Transcribe everything from the start of the material down to and including the line that contains "crop: left 18.479%, right", reproducing each line without alteration.

<<<<

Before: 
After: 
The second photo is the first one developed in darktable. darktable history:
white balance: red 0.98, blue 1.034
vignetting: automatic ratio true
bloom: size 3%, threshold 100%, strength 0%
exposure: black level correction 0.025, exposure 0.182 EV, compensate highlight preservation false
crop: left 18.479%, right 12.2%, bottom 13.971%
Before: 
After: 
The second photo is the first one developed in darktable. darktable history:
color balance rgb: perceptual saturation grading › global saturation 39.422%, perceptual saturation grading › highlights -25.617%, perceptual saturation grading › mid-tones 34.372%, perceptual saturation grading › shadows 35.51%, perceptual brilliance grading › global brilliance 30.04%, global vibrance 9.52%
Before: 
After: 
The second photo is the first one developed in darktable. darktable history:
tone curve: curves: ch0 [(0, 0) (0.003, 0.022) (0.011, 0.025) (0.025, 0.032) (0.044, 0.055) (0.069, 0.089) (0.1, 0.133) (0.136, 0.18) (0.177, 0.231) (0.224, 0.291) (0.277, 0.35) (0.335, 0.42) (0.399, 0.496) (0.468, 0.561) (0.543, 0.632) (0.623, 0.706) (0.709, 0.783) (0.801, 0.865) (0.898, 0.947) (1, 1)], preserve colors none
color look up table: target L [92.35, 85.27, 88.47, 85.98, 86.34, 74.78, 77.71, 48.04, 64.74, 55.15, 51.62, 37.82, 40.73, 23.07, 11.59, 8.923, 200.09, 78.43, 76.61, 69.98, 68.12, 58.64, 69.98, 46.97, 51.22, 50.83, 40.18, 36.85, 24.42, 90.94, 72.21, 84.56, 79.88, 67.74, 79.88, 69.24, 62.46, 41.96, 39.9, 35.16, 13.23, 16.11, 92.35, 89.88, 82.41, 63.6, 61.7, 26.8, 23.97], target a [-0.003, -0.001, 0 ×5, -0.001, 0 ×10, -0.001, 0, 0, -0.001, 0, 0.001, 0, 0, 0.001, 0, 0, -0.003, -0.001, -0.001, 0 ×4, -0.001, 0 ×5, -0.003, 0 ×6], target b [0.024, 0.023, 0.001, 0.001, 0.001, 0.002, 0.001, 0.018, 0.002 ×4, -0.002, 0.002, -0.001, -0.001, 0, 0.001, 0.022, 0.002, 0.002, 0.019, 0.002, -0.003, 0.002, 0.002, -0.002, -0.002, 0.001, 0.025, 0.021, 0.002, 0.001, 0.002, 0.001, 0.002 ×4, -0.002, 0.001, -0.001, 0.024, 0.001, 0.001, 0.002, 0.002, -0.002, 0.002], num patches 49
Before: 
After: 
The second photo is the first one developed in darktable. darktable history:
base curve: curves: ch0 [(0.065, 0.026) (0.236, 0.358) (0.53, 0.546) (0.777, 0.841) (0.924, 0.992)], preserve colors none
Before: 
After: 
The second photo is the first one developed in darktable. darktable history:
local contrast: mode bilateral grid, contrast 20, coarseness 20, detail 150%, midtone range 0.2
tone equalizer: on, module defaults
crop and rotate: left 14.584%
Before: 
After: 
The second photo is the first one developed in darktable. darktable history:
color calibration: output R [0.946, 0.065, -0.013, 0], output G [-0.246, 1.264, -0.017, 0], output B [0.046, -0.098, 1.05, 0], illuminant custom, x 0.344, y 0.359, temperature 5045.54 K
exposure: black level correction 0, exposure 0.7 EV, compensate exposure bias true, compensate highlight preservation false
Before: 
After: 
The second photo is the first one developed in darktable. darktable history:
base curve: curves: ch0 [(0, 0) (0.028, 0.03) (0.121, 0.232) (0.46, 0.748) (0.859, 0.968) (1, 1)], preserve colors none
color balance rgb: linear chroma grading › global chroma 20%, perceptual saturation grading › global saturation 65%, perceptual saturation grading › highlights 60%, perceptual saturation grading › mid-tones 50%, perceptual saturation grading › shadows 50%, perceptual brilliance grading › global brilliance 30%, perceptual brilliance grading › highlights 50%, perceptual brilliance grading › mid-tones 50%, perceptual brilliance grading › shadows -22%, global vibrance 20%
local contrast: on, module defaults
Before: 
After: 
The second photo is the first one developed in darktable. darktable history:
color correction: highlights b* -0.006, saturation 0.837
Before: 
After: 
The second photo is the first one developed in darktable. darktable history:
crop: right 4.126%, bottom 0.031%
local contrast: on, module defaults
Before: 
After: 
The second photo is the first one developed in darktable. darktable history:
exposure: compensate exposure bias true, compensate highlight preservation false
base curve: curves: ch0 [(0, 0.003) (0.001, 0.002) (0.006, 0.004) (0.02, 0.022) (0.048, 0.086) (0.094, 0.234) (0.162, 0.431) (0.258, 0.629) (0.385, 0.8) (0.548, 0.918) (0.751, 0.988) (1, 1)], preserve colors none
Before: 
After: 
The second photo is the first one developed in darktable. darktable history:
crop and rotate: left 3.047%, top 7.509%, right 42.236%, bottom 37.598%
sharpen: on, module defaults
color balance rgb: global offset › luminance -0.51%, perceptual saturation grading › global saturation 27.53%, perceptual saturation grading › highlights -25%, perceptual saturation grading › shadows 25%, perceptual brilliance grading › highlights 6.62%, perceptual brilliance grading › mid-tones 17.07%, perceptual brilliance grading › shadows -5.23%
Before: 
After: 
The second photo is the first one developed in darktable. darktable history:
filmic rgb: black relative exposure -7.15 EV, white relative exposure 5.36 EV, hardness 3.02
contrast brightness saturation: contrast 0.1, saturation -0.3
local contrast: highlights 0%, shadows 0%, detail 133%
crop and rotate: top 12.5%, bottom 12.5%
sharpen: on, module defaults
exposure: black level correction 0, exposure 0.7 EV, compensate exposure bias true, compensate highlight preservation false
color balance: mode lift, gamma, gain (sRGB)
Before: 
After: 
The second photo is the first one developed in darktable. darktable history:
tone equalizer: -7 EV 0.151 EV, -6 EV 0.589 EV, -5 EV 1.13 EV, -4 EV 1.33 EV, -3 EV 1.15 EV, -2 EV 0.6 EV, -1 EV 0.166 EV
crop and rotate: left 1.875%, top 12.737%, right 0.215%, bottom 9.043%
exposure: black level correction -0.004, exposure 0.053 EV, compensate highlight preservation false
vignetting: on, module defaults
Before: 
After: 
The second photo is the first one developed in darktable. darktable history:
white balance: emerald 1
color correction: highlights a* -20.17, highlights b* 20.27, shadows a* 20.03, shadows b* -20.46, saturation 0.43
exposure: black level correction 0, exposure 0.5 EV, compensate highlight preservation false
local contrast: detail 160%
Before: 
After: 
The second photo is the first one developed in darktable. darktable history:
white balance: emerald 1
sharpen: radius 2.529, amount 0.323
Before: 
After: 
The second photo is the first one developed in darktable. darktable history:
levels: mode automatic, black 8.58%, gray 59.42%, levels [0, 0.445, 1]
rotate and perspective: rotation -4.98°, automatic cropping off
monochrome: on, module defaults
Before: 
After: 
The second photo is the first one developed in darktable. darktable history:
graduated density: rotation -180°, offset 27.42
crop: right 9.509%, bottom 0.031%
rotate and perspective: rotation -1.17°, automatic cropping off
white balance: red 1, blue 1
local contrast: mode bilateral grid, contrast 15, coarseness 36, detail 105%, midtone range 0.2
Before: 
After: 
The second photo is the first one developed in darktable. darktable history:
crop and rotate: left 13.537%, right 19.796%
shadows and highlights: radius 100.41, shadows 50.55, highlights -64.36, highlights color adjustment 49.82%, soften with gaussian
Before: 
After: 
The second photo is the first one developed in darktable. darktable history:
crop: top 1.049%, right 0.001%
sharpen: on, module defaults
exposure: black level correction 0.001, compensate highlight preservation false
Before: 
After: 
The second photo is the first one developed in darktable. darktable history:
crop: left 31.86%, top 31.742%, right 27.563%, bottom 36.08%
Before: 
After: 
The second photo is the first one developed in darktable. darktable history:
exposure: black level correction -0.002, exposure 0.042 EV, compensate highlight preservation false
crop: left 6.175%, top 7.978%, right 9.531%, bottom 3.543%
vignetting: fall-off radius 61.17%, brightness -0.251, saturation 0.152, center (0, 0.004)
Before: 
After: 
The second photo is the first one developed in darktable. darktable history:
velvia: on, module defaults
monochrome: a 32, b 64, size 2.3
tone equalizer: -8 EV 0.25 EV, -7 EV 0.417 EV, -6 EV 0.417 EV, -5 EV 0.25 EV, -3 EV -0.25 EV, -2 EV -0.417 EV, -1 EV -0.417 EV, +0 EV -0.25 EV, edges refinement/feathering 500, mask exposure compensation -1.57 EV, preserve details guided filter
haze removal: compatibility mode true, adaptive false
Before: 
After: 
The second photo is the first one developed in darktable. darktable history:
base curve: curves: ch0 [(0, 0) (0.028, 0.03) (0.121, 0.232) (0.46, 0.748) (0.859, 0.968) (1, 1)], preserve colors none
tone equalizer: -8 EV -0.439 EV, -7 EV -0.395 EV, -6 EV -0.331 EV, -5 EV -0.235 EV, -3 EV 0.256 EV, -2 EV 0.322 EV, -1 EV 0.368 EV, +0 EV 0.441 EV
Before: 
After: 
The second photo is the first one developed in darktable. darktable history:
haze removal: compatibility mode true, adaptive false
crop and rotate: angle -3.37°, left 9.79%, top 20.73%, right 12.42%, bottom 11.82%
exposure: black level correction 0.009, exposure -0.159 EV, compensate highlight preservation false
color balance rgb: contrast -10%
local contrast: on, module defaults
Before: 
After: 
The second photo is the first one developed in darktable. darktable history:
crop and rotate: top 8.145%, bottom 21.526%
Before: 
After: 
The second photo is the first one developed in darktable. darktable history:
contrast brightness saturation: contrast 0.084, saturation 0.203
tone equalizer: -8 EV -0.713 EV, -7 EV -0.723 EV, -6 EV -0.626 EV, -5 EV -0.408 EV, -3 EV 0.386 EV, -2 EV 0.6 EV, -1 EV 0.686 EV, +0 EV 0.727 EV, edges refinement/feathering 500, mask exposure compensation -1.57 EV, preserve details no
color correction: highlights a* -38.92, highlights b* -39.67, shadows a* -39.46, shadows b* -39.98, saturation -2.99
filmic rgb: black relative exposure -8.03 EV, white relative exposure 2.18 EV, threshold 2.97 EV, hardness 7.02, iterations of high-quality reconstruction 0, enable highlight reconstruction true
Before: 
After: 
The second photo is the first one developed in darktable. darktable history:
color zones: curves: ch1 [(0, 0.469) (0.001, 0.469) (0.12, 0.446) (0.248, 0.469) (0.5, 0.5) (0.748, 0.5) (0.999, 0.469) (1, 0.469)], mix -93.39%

>>>>

# FULL SOLUTION:
Before: 
After: 
The second photo is the first one developed in darktable. darktable history:
white balance: red 0.98, blue 1.034
vignetting: automatic ratio true
bloom: size 3%, threshold 100%, strength 0%
exposure: black level correction 0.025, exposure 0.182 EV, compensate highlight preservation false
crop: left 18.479%, right 12.2%, bottom 13.971%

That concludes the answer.